Pour l’OFAC, les paiements de rançons en direction de ces groupes ou de leurs affiliés pourraient exposer les victimes à une investigation pour avoir contourné des sanctions gouvernementales. Les entreprises victimes mais aussi les partenaires ayant participé au processus de réponse à incident ou ayant procédé à la transaction pourraient donc être inquiétées. L’OFAC demande aux entreprises concernées par ce cas de figure d’entrer en contact avec ces équipes avant de procéder au paiement d’une éventuelle rançon. « Les paiements de rançons profitent aux acteurs malveillants et peuvent saper les objectifs de sécurité nationale et de politique étrangère des Etats-Unis. Pour cette raison, les demandes de licence impliquant des paiements de rançons exigés à la suite d’activités malveillantes rendues possibles grâce au numérique seront examinées par l’OFAC au cas par cas, avec une présomption de refus », indique l’OFAC dans son communiqué.

L’affaire du piratage de Garmin, qui est soupçonné d’avoir accepté le paiement d’une rançon de 10 millions de dollars en cryptomonnaie à des individus liés au groupe Evil Corp a peut-être poussé l’OFAC à publier ce rappel. Comme le rapporte ZDNet.com, plusieurs journalistes avaient posé la question au ministère américain des Finances au moment où le paiement de Garmin avait été divulgué au public.

La légalité des paiements en question

Outre-Atlantique, le débat s’ouvre sur la légalité du paiement des rançons exigées par les groupes de rançongiciel. L’éditeur d’antivirus Emsisoft avait ainsi publié au mois de septembre une tribune appelant à rendre illégal le paiement des rançons. L’idée défendue par Emsisoft est qu’une politique de ce type est le seul moyen de porter un coup d’arrêt au développement de l’industrie du rançongiciel, qui s’est largement développée au cours des deux dernières années. « Tout comme le changement climatique, les ransomwares sont un problème collectif et pour le résoudre, chacun doit faire sa part. Dans le cas des ransomwares, la solution est de ne pas payer les cybercriminels, et il est temps que les gouvernements interdisent aux organisations de le faire », écrit Emsisoft dans sa tribune.

Interrogé sur la publication de ces guidelines de l’OFAC, Brett Callow, d’Emsisoft, rappelle que « l’avis du Trésor américain est un simple rappel des dispositions déjà existantes. A l’heure actuelle, les sanctions s’appliquent à un nombre très limité d’acteurs et elles n’ont donc aucun impact réel sur la rentabilité des ransomwares ou la fréquence des attaques – qui sont bien entendu directement liées. A notre avis, la seule réponse à l’aggravation du problème des ransomwares est une interdiction complète du paiement des rançons ».

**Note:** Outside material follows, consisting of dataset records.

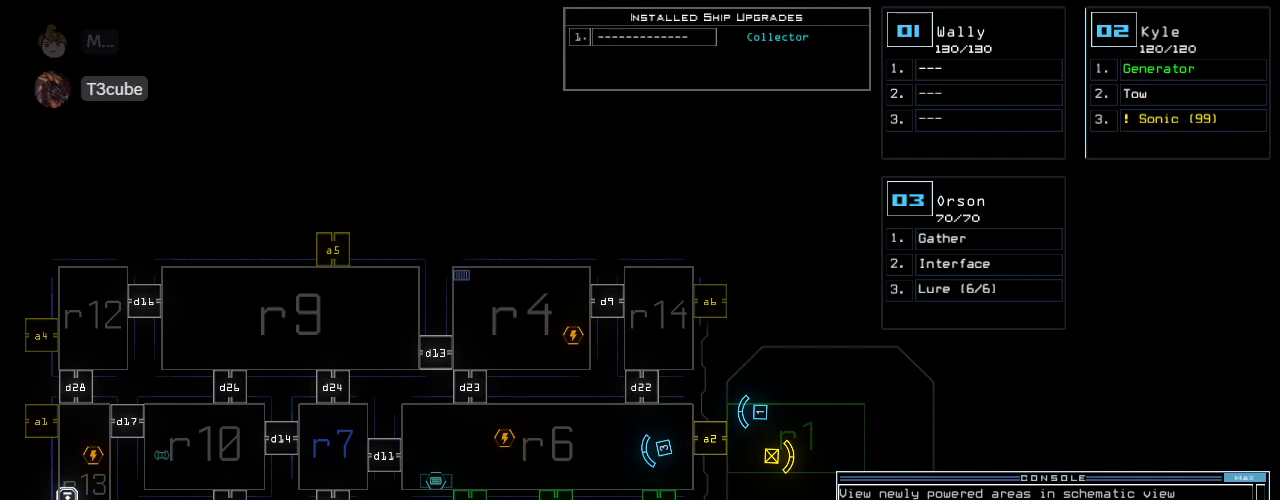
{"keys": [], "events": []}
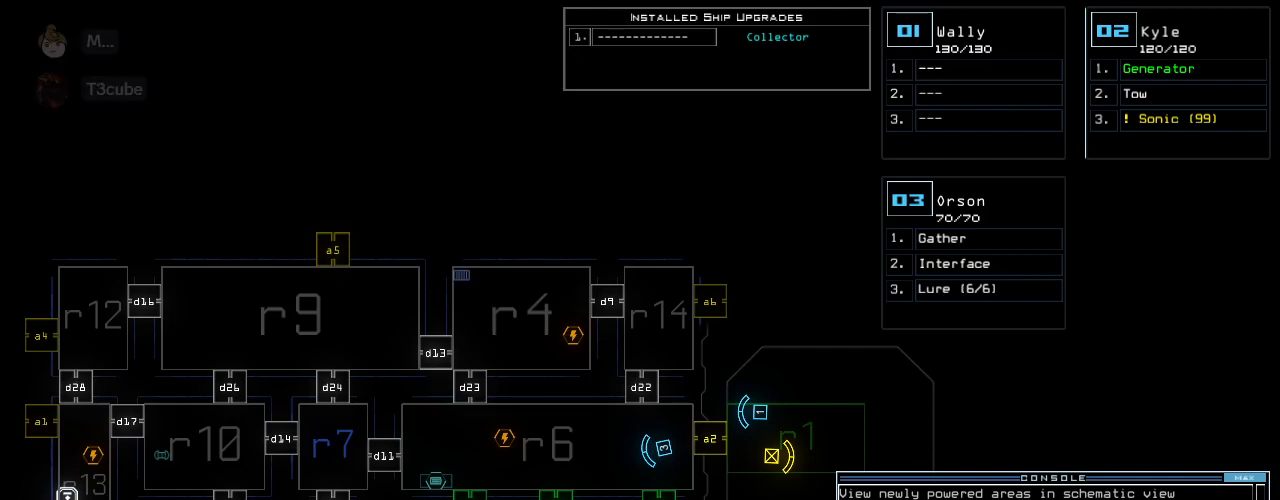
{"keys": [], "events": []}
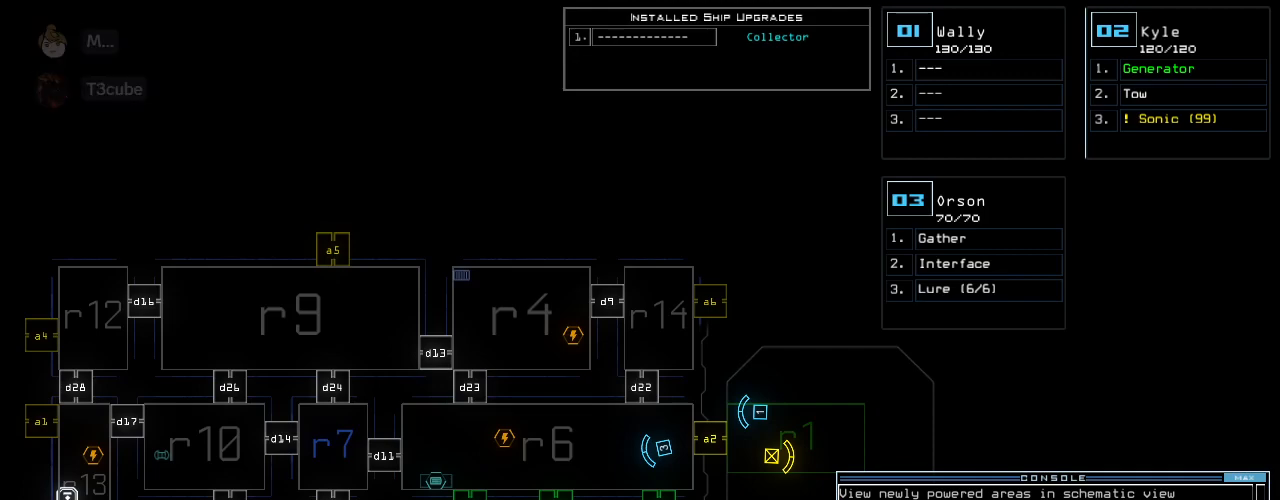
{"keys": [], "events": []}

Brett Callow souligne que l’idée d’interdire les paiements de rançon a également été évoquée par l’ex-directeur du National Cyber Security Center britannique ce mois-ci. Ciaran Martin a profité de son départ pour mentionner l’idée à l’antenne de la BBC et appeler à ouvrir le débat.

L’argument derrière cette idée est simple : en dissuadant les entreprises de payer, les défenseurs espèrent rendre l’activité liée aux rançongiciels moins séduisante pour les cybercriminels et pousser les entreprises à mieux sécuriser leurs systèmes. Le risque évident lié à une interdiction de ce type est évoqué par Emsisoft dans sa tribune : le temps que cette interdiction porte ses fruits, les entreprises victimes de rançongiciel pourraient se retrouver sous le coup d’une double peine, forcées de payer une rançon pour récupérer leurs données et en écopant en plus d’une sanction pour avoir coopéré avec un groupe cybercriminel.